One of the more influential ideas in x-risk circles is the unilateralist’s curse, a term for situations in which a lone actor can ruin things for the whole group. For example, if a group of biologists discovers a way to make a disease more deadly, it only takes one to publish it. Over the last few decades, many people have become convinced that AI could wipe out humanity, but only the most ambitious and risk-tolerant of them have started the companies that are now advancing the frontier of AI capabilities, or, as Sam Altman recently put it, pushing the “veil of ignorance back.” As the CEO alludes, we have no way of truly knowing what lies beyond the technological limit.
Some of us fully understand the risks but plow forward anyway. With the help of top scientists, ExxonMobil had discovered conclusively by 1977 that their product caused global warming. They then lied to the public about it, all while building their oil platforms higher.
The idea that burning carbon could warm the climate was first hypothesized in the late nineteenth century, but the scientific consensus on climate change took nearly one hundred years to form. The idea that we could permanently lose control to machines is older than digital computing, but it remains far from a scientific consensus. And if recent AI progress continues at pace, we may not have decades to form a consensus before meaningfully acting.

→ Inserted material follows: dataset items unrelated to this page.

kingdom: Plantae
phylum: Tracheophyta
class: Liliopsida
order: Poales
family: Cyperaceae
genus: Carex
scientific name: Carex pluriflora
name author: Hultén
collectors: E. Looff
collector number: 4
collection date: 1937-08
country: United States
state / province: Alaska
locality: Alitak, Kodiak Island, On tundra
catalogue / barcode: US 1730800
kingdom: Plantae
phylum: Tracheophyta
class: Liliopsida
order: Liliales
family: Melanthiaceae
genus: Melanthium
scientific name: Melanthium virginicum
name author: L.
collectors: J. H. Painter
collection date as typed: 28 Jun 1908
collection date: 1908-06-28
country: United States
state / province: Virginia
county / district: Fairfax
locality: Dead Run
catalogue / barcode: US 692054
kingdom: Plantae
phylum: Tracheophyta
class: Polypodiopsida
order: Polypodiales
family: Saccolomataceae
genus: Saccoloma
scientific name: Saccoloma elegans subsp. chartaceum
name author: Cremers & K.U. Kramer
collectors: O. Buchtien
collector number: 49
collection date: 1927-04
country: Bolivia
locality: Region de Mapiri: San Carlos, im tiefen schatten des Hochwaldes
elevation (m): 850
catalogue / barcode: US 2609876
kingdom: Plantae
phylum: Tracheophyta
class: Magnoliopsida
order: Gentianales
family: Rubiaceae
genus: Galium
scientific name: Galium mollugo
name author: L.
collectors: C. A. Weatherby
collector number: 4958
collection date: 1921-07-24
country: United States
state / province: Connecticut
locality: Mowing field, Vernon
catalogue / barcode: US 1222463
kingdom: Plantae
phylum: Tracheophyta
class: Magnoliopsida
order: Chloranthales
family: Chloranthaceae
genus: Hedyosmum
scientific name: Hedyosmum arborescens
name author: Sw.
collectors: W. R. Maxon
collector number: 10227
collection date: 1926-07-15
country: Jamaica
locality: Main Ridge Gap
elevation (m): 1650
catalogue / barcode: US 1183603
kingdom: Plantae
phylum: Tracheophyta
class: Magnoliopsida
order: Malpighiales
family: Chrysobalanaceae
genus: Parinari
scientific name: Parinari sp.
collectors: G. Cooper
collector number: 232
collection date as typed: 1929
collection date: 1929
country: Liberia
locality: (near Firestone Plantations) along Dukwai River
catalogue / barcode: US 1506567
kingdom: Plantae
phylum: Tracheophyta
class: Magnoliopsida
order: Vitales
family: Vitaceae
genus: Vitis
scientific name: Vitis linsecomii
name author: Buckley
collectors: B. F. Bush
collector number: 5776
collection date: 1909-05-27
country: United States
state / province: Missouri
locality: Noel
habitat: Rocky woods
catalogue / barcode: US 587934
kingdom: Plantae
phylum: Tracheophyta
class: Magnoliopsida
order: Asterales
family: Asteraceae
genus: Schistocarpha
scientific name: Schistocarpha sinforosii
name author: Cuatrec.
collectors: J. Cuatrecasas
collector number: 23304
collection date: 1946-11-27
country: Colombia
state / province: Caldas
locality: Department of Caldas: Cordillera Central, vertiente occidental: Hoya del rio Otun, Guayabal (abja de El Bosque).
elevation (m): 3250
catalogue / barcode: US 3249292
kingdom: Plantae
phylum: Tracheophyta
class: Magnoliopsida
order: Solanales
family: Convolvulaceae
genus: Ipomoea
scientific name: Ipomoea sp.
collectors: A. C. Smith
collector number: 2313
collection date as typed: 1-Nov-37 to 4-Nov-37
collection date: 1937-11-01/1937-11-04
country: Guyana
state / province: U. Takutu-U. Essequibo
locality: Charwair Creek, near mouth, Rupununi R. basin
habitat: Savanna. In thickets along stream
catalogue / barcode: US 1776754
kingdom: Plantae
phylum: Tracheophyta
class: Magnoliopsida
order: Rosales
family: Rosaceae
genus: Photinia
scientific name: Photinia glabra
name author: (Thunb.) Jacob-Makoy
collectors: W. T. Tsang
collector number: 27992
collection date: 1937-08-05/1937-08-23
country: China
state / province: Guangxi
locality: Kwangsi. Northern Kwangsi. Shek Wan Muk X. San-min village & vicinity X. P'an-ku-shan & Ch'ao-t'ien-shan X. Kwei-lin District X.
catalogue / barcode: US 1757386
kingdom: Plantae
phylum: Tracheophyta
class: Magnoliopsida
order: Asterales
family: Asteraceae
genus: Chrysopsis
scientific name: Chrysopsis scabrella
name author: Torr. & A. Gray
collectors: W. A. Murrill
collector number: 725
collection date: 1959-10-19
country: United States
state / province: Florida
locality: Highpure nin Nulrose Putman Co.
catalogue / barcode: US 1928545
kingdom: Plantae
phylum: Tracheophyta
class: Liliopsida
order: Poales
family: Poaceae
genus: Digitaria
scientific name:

The debate playing out in the public square may lead you to believe that we have to choose between addressing AI’s immediate harms and its inherently speculative existential risks. And there are certainly trade-offs that require careful consideration.
But when you look at the material forces at play, a different picture emerges: in one corner are trillion-dollar companies trying to make AI models more powerful and profitable; in another, you find civil society groups trying to make AI reflect values that routinely clash with profit maximization.
In short, it’s capitalism versus humanity.